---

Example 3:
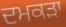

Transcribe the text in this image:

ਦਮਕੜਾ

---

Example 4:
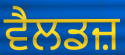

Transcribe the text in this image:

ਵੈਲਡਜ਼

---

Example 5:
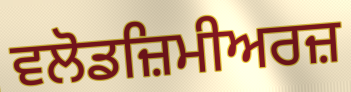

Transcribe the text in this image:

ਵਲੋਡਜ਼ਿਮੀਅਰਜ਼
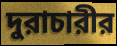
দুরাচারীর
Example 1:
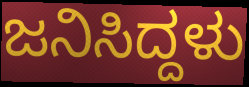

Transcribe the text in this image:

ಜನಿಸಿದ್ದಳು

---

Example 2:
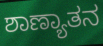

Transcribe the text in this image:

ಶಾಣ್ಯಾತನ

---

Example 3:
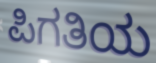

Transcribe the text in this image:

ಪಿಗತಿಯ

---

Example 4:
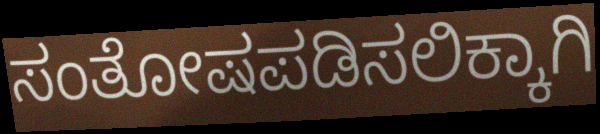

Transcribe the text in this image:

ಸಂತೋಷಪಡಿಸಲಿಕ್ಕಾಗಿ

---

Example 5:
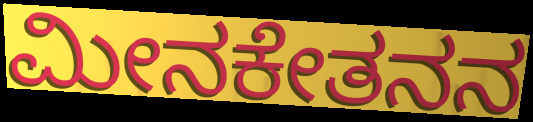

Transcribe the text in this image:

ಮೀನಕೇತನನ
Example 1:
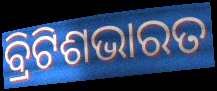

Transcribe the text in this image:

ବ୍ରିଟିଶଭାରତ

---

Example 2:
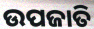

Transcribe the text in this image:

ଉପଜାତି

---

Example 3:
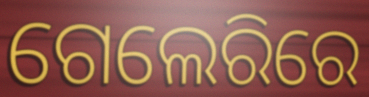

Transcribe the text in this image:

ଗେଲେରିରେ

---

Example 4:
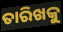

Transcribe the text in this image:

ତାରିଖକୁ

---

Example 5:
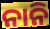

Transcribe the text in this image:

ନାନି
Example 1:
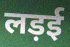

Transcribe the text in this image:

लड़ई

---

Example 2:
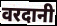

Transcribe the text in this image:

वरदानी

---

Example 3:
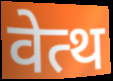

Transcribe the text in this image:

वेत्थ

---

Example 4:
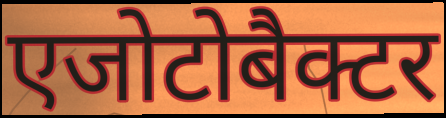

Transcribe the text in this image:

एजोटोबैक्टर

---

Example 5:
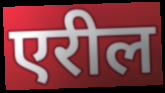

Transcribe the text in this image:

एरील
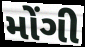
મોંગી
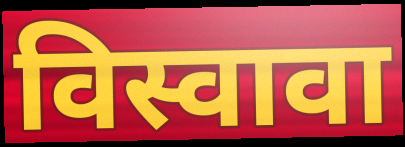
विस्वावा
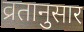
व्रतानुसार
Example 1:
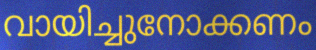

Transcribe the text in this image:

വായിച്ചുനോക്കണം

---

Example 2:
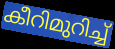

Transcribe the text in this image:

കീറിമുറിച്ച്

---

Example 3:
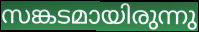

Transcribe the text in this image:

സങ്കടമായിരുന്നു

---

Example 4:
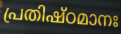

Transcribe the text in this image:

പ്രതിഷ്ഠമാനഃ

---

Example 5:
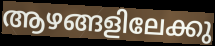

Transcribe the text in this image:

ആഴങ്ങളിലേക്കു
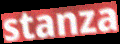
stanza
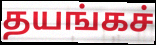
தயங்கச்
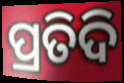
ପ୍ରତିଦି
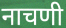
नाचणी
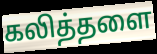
__________
- [THE TASK]: Your answer must be an exact transcription of every entry, minus the pictures.

- [COMPLETED TASK]:
---

Example 3:

Transcribe the text in this image:

ਦਮਕੜਾ

---

Example 4:

Transcribe the text in this image:

ਵੈਲਡਜ਼

---

Example 5:

Transcribe the text in this image:

ਵਲੋਡਜ਼ਿਮੀਅਰਜ਼
দুরাচারীর
Example 1:

Transcribe the text in this image:

ಜನಿಸಿದ್ದಳು

---

Example 2:

Transcribe the text in this image:

ಶಾಣ್ಯಾತನ

---

Example 3:

Transcribe the text in this image:

ಪಿಗತಿಯ

---

Example 4:

Transcribe the text in this image:

ಸಂತೋಷಪಡಿಸಲಿಕ್ಕಾಗಿ

---

Example 5:

Transcribe the text in this image:

ಮೀನಕೇತನನ
Example 1:

Transcribe the text in this image:

ବ୍ରିଟିଶଭାରତ

---

Example 2:

Transcribe the text in this image:

ଉପଜାତି

---

Example 3:

Transcribe the text in this image:

ଗେଲେରିରେ

---

Example 4:

Transcribe the text in this image:

ତାରିଖକୁ

---

Example 5:

Transcribe the text in this image:

ନାନି
Example 1:

Transcribe the text in this image:

लड़ई

---

Example 2:

Transcribe the text in this image:

वरदानी

---

Example 3:

Transcribe the text in this image:

वेत्थ

---

Example 4:

Transcribe the text in this image:

एजोटोबैक्टर

---

Example 5:

Transcribe the text in this image:

एरील
મોંગી
विस्वावा
व्रतानुसार
Example 1:

Transcribe the text in this image:

വായിച്ചുനോക്കണം

---

Example 2:

Transcribe the text in this image:

കീറിമുറിച്ച്

---

Example 3:

Transcribe the text in this image:

സങ്കടമായിരുന്നു

---

Example 4:

Transcribe the text in this image:

പ്രതിഷ്ഠമാനഃ

---

Example 5:

Transcribe the text in this image:

ആഴങ്ങളിലേക്കു
stanza
தயங்கச்
ପ୍ରତିଦି
नाचणी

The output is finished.